1. More realistic definition of state and action spaces: Rocket orientation, angular velocity, etc. 
2. Better dynamical model, e.g., drag
3. Constraints in state and action spaces
4. Controller design for a distribution of initial states rather than one
5. Randomness in dynamics, sensing, etc.
6. Discontinuity in modeling so that gradient cannot be computed, e.g., mechanical failures.

In this project, please choose at least one aspect from 1 to 5 from the list to improve your problem formulation and solve the resultant problem. We will address 6 when we talk about reinforcement learning.

Here is one example of problem formulation when we consider randomness in dynamics and initial states:

$$
\begin{aligned}
\min_{\theta} \quad & \mathbb{E}_{\{w(t), u(t), x(0)\}}\left[||x(T)||^2\right] \\
\quad & d(t+1) = d(t) + v(t) + w(t) \Delta t, \\
\quad & v(t+1) = v(t) + a(t) + u(t) \Delta t, \\
\quad & a(t) = f_{\theta}(x(t)), ~\forall t=1,...,T-1 \\
\quad & x(1) \sim \Pr(x(1))
\end{aligned}
$$

Here $w(t) \sim \Pr(w(t))$ and $u(t) \sim \Pr(u(t))$ are modeled as i.i.d. noises added to the dynamics, and $\Pr(x(1))$ is the distribution of initial states. We will approximate this problem using samples from $\Pr(w(t))$, $\Pr(u(t))$, and $\Pr(x(1))$. To do so, we sample $\{w(1)^{(i)},w(2)^{(i)},...,w(T)^{(i)}\}_{i}^N$ from $\Pr(w(t))$,  $\{u(1)^{(i)},u(2)^{(i)},...,u(T)^{(i)}\}_{i}^N$ from $\Pr(u(t))$, and $\{x(0)^{(i)}\}_{i}^N$ from $\Pr(x(1))$, where $N$ is the number of samples to be considered.

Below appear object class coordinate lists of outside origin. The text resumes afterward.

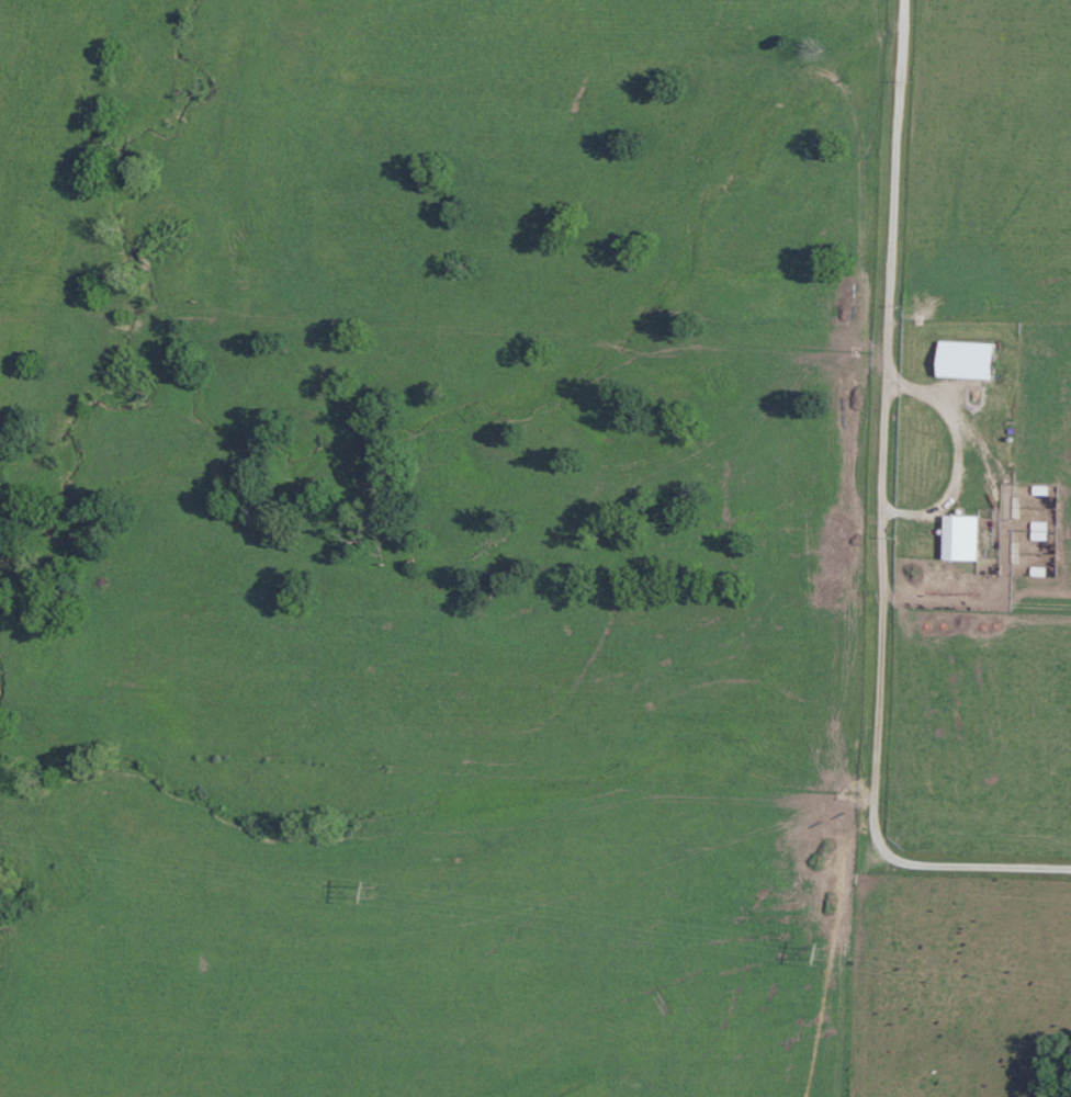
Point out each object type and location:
building: (974, 360)
road: (933, 392)
building: (966, 538)
road: (885, 766)
power tower: (371, 886)
power tower: (824, 950)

Then we have the following problem instead:

$$
\begin{aligned}
\min_{\theta} \quad & \frac{1}{N}\sum_{i=1}^N ||x^{(i)}(T)||^2 \\
\quad & d(t+1)^{(i)} = d(t)^{(i)} + v(t)^{(i)} + w(t)^{(i)} \Delta t, \\
\quad & v(t+1)^{(i)} = v(t)^{(i)} + a(t)^{(i)} + u(t)^{(i)} \Delta t, \\
\quad & a(t)^{(i)} = f_{\theta}(x(t)^{(i)}), ~\forall t=1,...,T-1, ~i=1,...,N \\
\end{aligned}
$$

The code up this new problem, you will fully utilize the tensor operations in PyTorch. For example, the state tensor "x" will now become a N-by-2 matrix, where the first dimension represents the number of trajectories to be optimized. 

In [None]:
# Using Randomness



## 4. Grading

* (30%) Documentation of the problem formulation: Clearly describe the objective function, the variables, the constraints, and the assumptions involved in formulating the problem.

* (40%) Programming: Like for homeworks, please push you code to your github repo. Please comment your code so that it is useful to you in the future.

* (30%) Analysis of the results: Please document the convergence and the optimal solutions (e.g., the state trajectory if it is a control problem).

* (Bonus 20%) Formulation of a problem different from rocket landing: The PyTorch framework can also be used for other engineering problems, e.g., for structure design with nonlinear mechanical properties. You get 20 bonus points for solving your own problems that are at least at the same level of difficulty as rocket landing.